━━ EXCERPT PROVIDED ━━

- Archdiocese: Mombasa
- Appointed: 3 February 1984
- Term ended: 8 December 2015
- Predecessor: Leo Joseph White
- Successor: Joseph Alessandro

Orders
- Ordination: 26 March 1966
- Consecration: 3 June 1984 by Joseph Mercieca
- Rank: Bishop

Personal details
- Born: 6 November 1940 Santa Venera, Malta
- Died: 25 July 2023 (aged 82) Floriana, Malta

= Paul Darmanin =

Maltese Catholic Bishop (1940–2023)

Paul Darmanin (6 November 1940 – 25 July 2023) was a Maltese Catholic prelate who served as the Bishop of Garissa in Kenya from 1984 to 2015.

━━━
━━ DATASET EXCERPT ━━

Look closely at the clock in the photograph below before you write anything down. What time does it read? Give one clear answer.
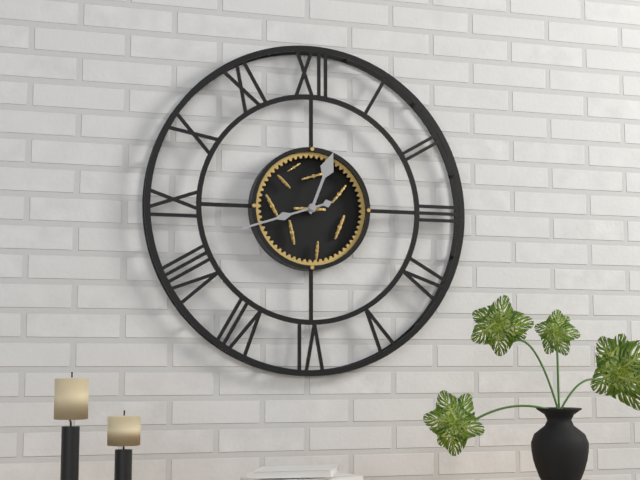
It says 12:42
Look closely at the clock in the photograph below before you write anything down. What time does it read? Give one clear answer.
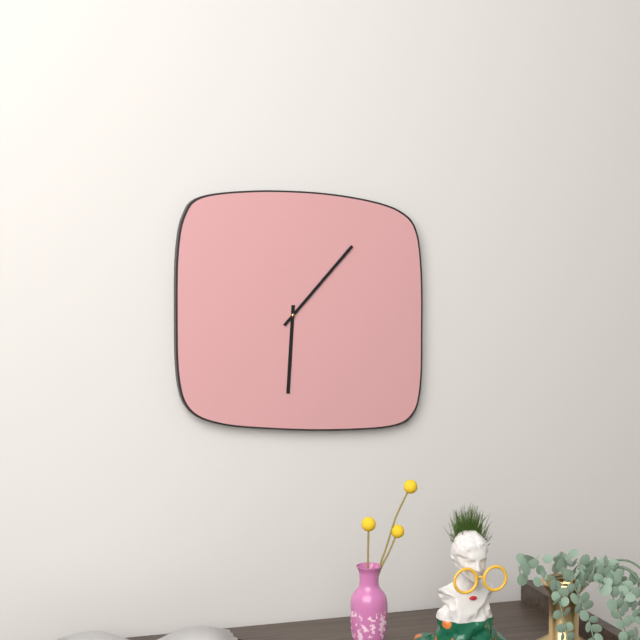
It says 6:07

━━━

# EXERCISE DIRECTIONS
Could you repeat, word for word, the part of the Paul Darmanin text between "Personal details" and "Catholic Bishop (1940–2023)", inclusive?

# THE ANSWER
Personal details
- Born: 6 November 1940 Santa Venera, Malta
- Died: 25 July 2023 (aged 82) Floriana, Malta

= Paul Darmanin =

Maltese Catholic Bishop (1940–2023)